----- Text zur Analyse

Rezension

Ein nachdenklicher, langsamer Roman

In den Wald -

In den Wald
von Maddalena Vaglio Tanet

Bewertet mit 3 Sternen

„In den Wald“ von Maddalena Vaglio Tanet startet wie ein Spannungsroman, entwickelt sich dann jedoch sehr langsam und behutsam in eine nachdenkliche Erzählung über Lebenswege und Träume, enttäuschte Hoffnungen und verborgene Sehnsüchte. Nicht reizlos, aber durchaus mit Schwächen.

 

In einem kleinen italienischen Ort begeht eine 11-jährige Schülerin Selbstmord. Ihre Lehrerin, Silvia, der das Mädchen ans Herz gewachsen ist, verkraftet diese grauenvolle Entwicklung überhaupt nicht und versteckt sich in einer Übersprungshandlung im Wald. Während ihre Familie und ihr Umfeld nach ihr suchen, reflektiert Silvia nicht nur über das, was zur Tat ihrer Schülerin geführt hat, sondern auch über ihr eigenes Leben – die Kindheit im Internat, das Verhältnis zur Familie, ihren Status als Alleinstehende.

----------
----- Gegebene Zeilen

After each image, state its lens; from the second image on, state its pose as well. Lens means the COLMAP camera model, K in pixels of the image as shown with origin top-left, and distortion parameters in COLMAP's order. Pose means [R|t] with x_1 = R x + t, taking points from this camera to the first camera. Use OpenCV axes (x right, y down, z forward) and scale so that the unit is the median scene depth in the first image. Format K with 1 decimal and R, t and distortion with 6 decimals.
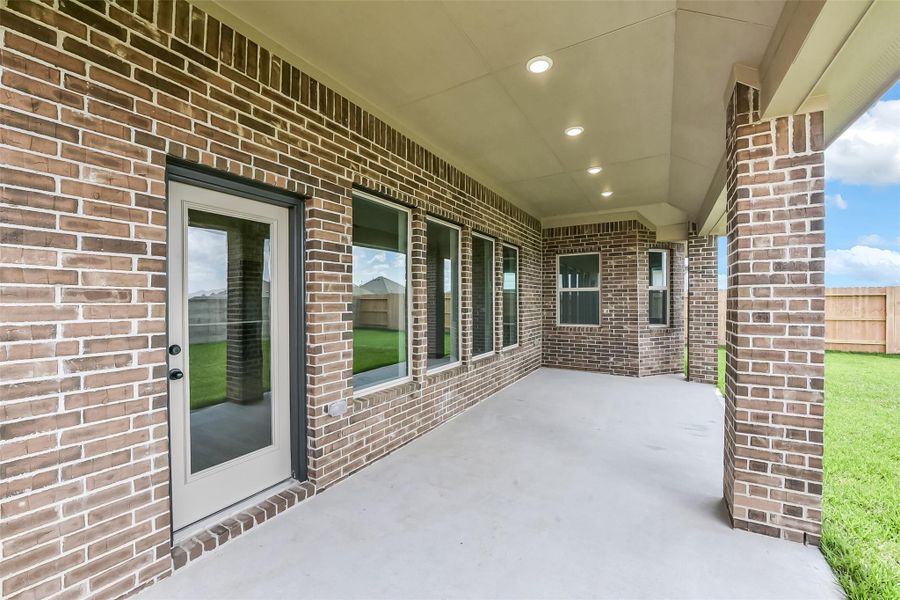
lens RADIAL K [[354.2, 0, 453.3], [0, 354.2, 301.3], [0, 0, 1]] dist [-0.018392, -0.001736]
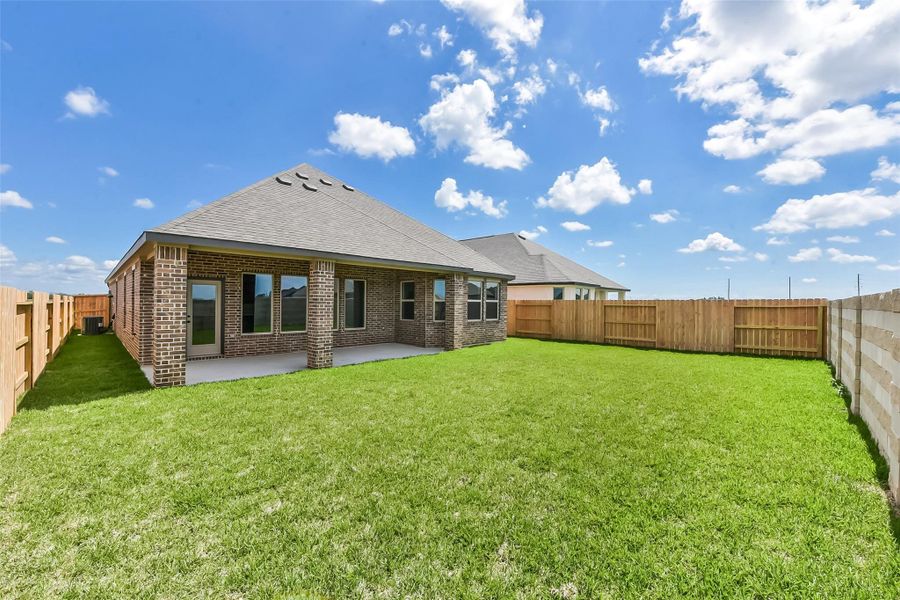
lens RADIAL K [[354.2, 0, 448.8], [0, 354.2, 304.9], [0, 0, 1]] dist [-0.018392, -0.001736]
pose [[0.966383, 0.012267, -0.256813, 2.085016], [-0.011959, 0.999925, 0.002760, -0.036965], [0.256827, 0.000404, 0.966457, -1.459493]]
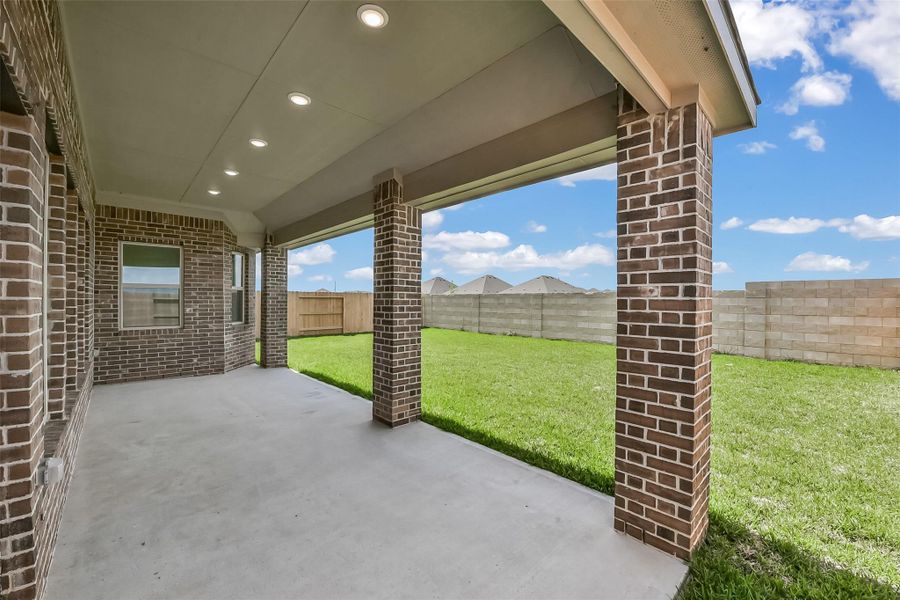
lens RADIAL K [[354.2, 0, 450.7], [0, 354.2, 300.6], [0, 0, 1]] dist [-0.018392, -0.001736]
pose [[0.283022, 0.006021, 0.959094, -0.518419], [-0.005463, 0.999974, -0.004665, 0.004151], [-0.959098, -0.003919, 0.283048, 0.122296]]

----------
----- Gegebene Zeilen

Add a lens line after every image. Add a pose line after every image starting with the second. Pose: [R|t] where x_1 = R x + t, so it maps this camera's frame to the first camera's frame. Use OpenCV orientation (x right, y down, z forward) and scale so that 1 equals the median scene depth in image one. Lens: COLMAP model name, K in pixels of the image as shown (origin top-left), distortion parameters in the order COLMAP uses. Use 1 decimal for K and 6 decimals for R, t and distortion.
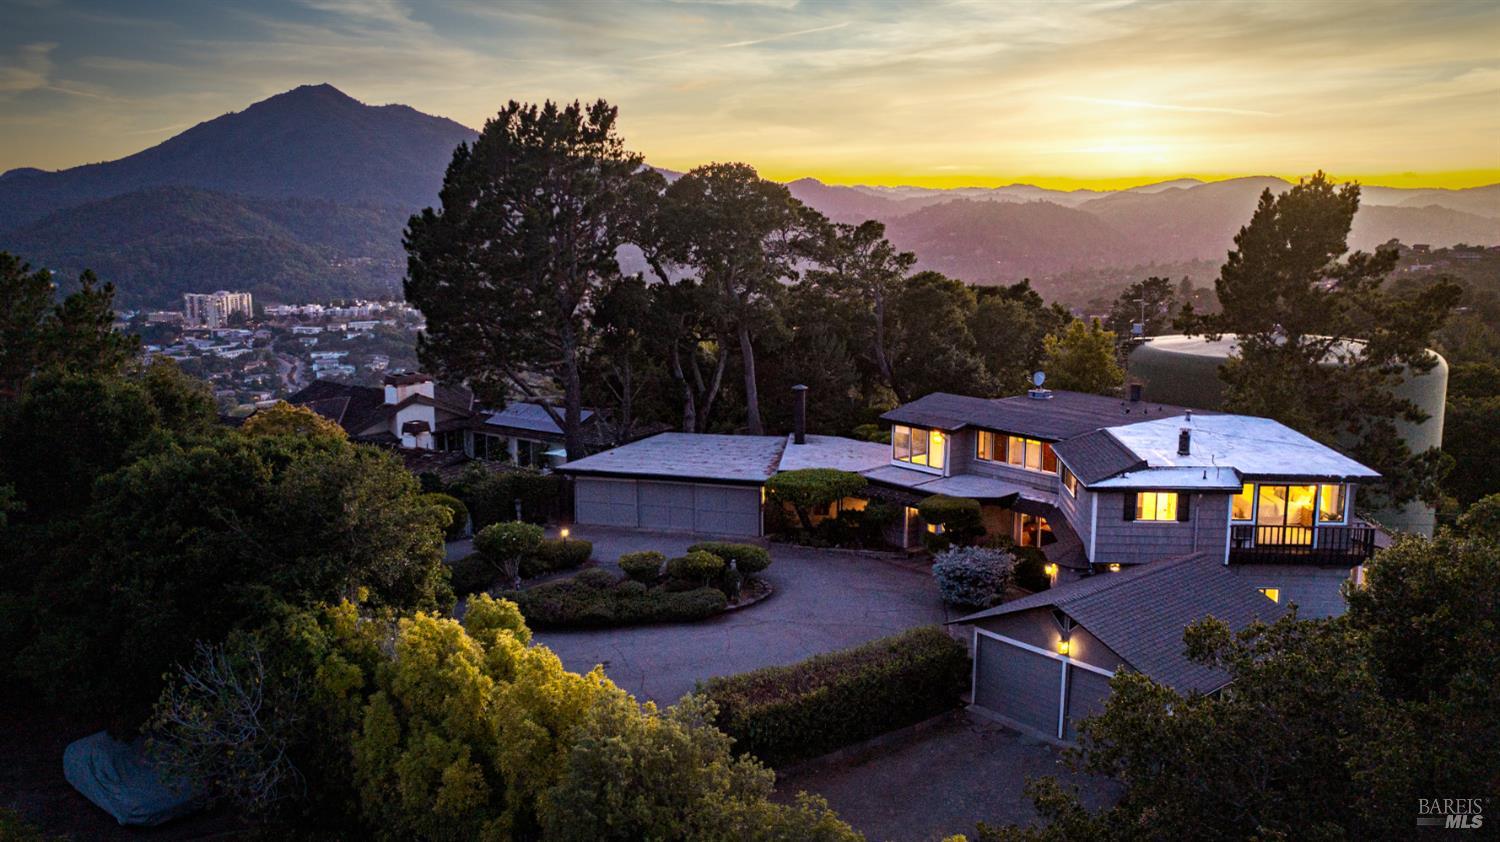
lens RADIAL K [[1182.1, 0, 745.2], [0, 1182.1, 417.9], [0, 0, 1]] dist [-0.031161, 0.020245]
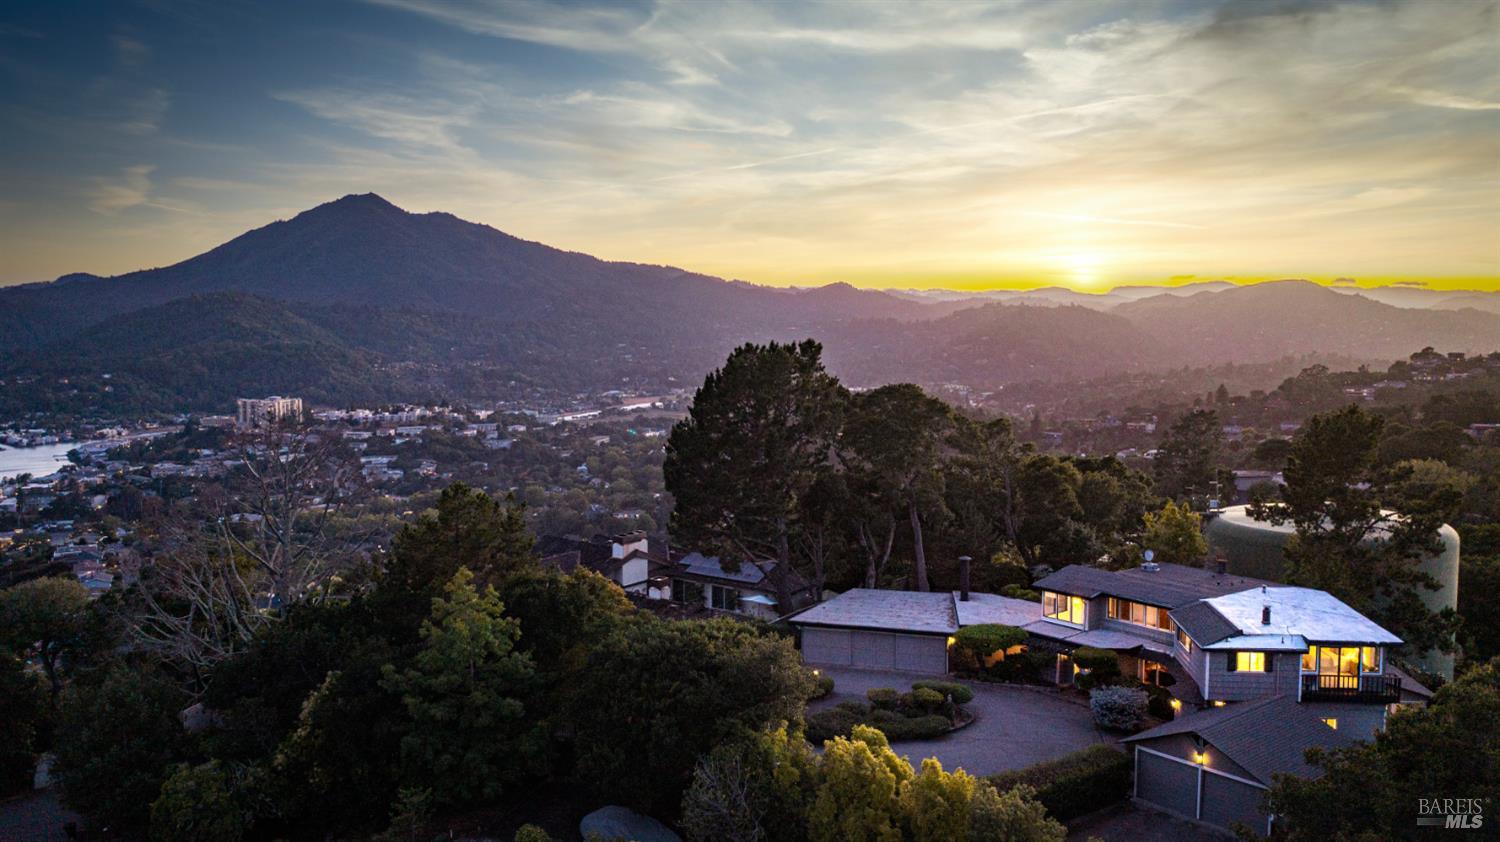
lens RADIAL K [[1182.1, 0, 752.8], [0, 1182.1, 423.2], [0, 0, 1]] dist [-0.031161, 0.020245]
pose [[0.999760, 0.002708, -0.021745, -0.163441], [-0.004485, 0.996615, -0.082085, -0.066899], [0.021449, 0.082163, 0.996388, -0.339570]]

----------

• [Aufgabenstellung] Mit wie vielen Sternen wird der Roman in der Buchrezension bewertet?

• [Lösung] Der Roman wird mit 3 Sternen bewertet.